How Does Solar Work in New Hampshire?
It may not seem it in the midst of a winter storm, but New Hampshire actually receives quite an incredible amount of solar energy each year – in fact, a full 33% more sunshine than Germany, a world leader in solar energy adoption. Our climate may be cold, but cold is actually good for solar panels. In the brisk but sunny fall and spring, solar panels in New Hampshire will produce a disproportionately high amount of power, helping to make up for any power loss due to solar panels being covered in snow.
New Hampshirites going solar have a few options, the most popular is a grid-tied solar electric array. ‘Grid-tied’ means that the system will connect to the public utility grid, providing reliable backup power for when there is insufficient sun to power your home, such as at night or on cloudy days. Conversely, a grid-tied system also sells excess power to the grid, meaning, when it is sunny and your system is producing more solar power than you can use, you’ll send the power back to the public grid, powering your neighbor’s house and earning you a credit. The solar credits you earn can be used against future power consumption from the grid.
Most of the systems we design will meet close to 100% of a home’s needs in a given year. In the summer, you will tend to produce more power than you need and you will earn a credit. In the winter, you will tend to need more power than you produce and so you’ll consume those solar credits. At the end of the year, you should be at or close to zero credits in the solar bank, a situation we call ‘net zero’ (not to be confused with ‘off-grid,’ which means not using the utility grid at all!).
So, why go solar in New Hampshire?
There are so many reasons to transition to solar power (we explore in great detail the top ten reasons here). However, we'll keep it brief:
- Solar Is An Abundant ResourceMaine, New Hampshire, and Massachusetts’s solar resource is a full 33% greater than Germany, a world leader in solar. And it's not going anywhere.
- Solar Lowers your Energy Costs & Locks in your Electricity Rate for YearsEven with a big initial investment, going solar reduces your electric bill, saving you money for years to come and keeps you safe from spiking electric costs.
- Solar Is a Strong Investment & Adds Value to Your Home or BusinessConsidering significantly reduced equipment costs and reliable performance, the average return on investment of solar energy ranges from 8% to 12% per year.
- Solar Does it All: Heat & Cool Your Home and be Stored for Backup PowerA lower electric bill is just the beginning. Thanks to continued innovation, solar can be stored in batteries, heat and cool your space, and even power your car.
- Solar is an Environmental Solution to Humanity's Biggest ProblemArguably the most important reason for going solar: ensuring a livable future for our kids and grandkids. The costs of the climate crisis are real and daunting, and solar is the most promising technology for transitioning to a clean energy economy.
What New Hampshire Solar Incentives are Available?
In addition to a top net-metering program, New Hampshire offers a series of solar incentives and tax credits for homeowners looking to save money on their electric bill by transitioning to a clean energy home. Through the state’s Residential Renewable Electrical Generation Rebate Program, qualifying residents can receive rebates for their PV systems. You can receive $0.20 per watt up to $1,000 or half the cost of your solar systems.
Tax credits and exemptions are also available, including the federal solar investment tax credit (ITC) of 30%. New Hampshire also offers a financing program for low-income households through their Home Energy Assistance Program (HEAP).
What is Net-Metering?
When the sun is shining, your solar system is generating clean solar energy, which is used in real time to power your lights, refrigerator, TV, etc. Any excess energy produced goes out to the electric grid, where it’s used to power other homes in your neighborhood. With net-metering, the utility provides credits to the homeowner for that exported energy, which the homeowner can then use during times of low production (i.e. nighttime). Typically in New Hampshire, most homes over-produce during the summer, so you will stock up on credits that you can then use during the winter when the days are shorter.

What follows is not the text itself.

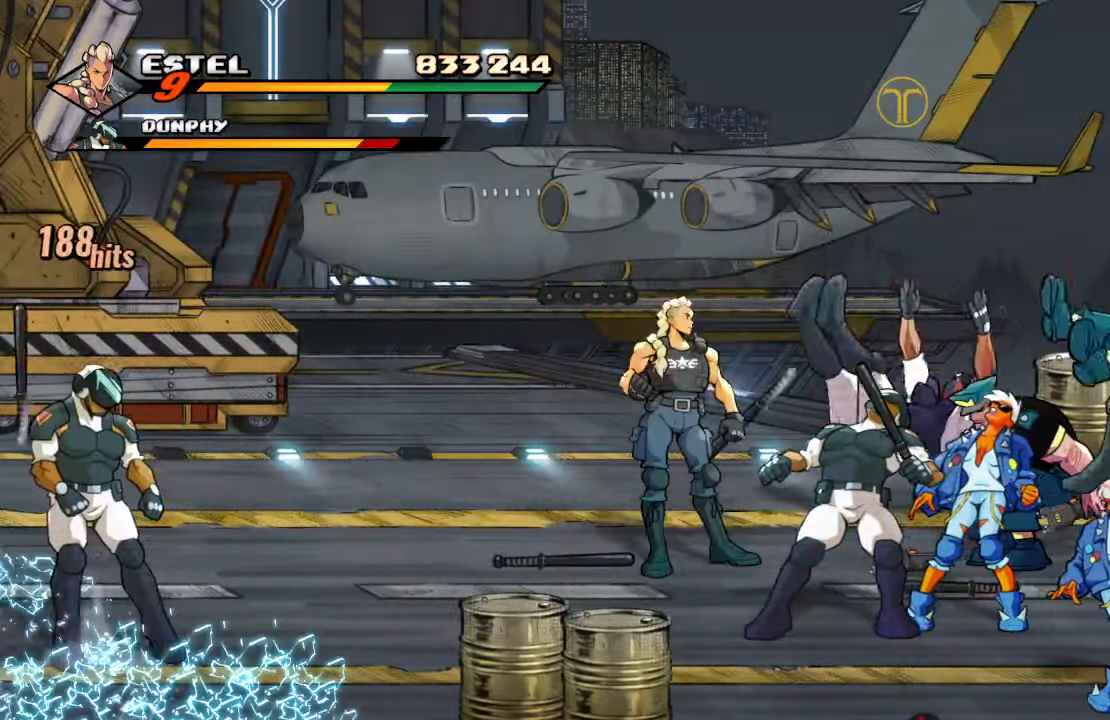
{"buttons": ["TRIANGLE"], "left_stick": "center", "right_stick": "center", "events": [[33, "DPAD_DOWN", "down"], [150, "TRIANGLE", "down"], [200, "DPAD_DOWN", "up"], [283, "TRIANGLE", "up"], [333, "TRIANGLE", "down"]]}
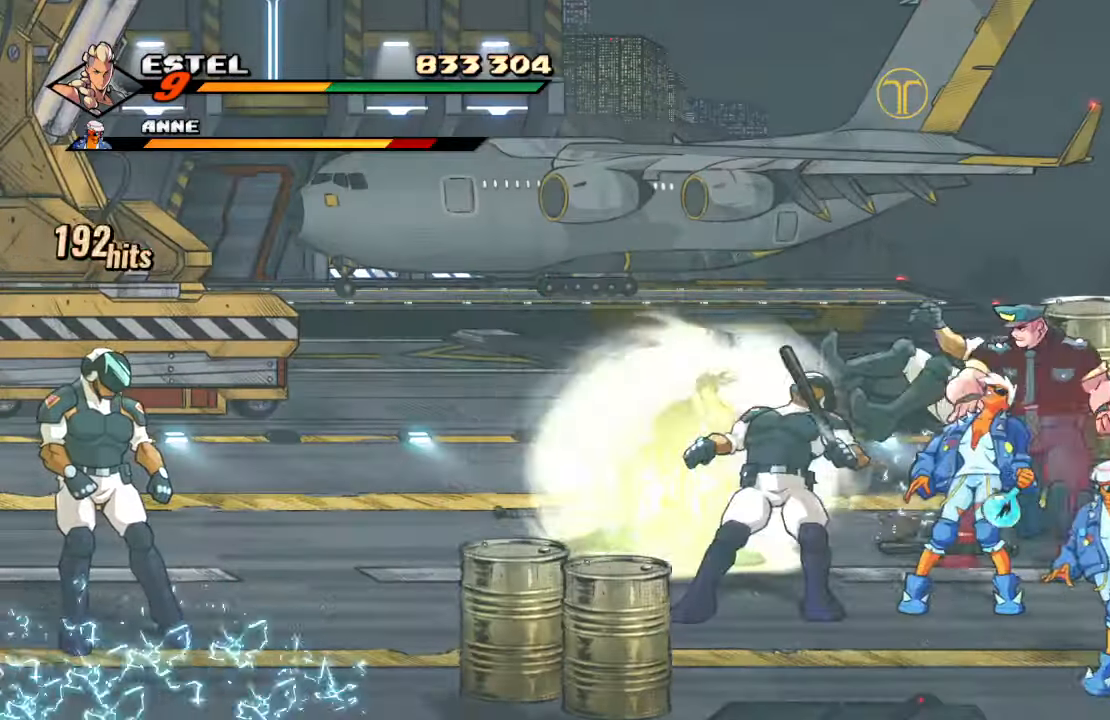
{"buttons": ["TRIANGLE"], "left_stick": "center", "right_stick": "center", "events": [[83, "TRIANGLE", "up"], [233, "TRIANGLE", "down"], [366, "TRIANGLE", "up"], [416, "TRIANGLE", "down"]]}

Customers who net meter have a special meter which measures the difference between the electricity provided by the local utility or competitive energy supplier and the electricity produced by an on-site renewable energy source. The meter registers the flow of electricity in both directions: from your local utility or competitive energy supplier to your home and from your renewable energy source back out to the utility distribution system. The net amount is used to calculate your monthly electric bill. In New Hampshire, residential net metered projects are credited 100% of energy supply and transmission charges, but only 25% of distribution charges.
How do I pay for my solar project?
You can either pay for the project upfront, or take out a solar loan. Similar to any other home-related loan, solar loans enable a homeowner to finance a home solar project by borrowing money from a lender. Unlike leasing (covered below), a solar loan grants you ownership of an asset (solar panels) that provide you with significant long-term savings, even as you pay off the loan. Solar loans also grant you access to several financial incentives, such as the 30% federal tax credit and RECs. With certain loan options you can actually swap out your monthly electric bill for a loan payment, enabling you to go solar at no upfront cost.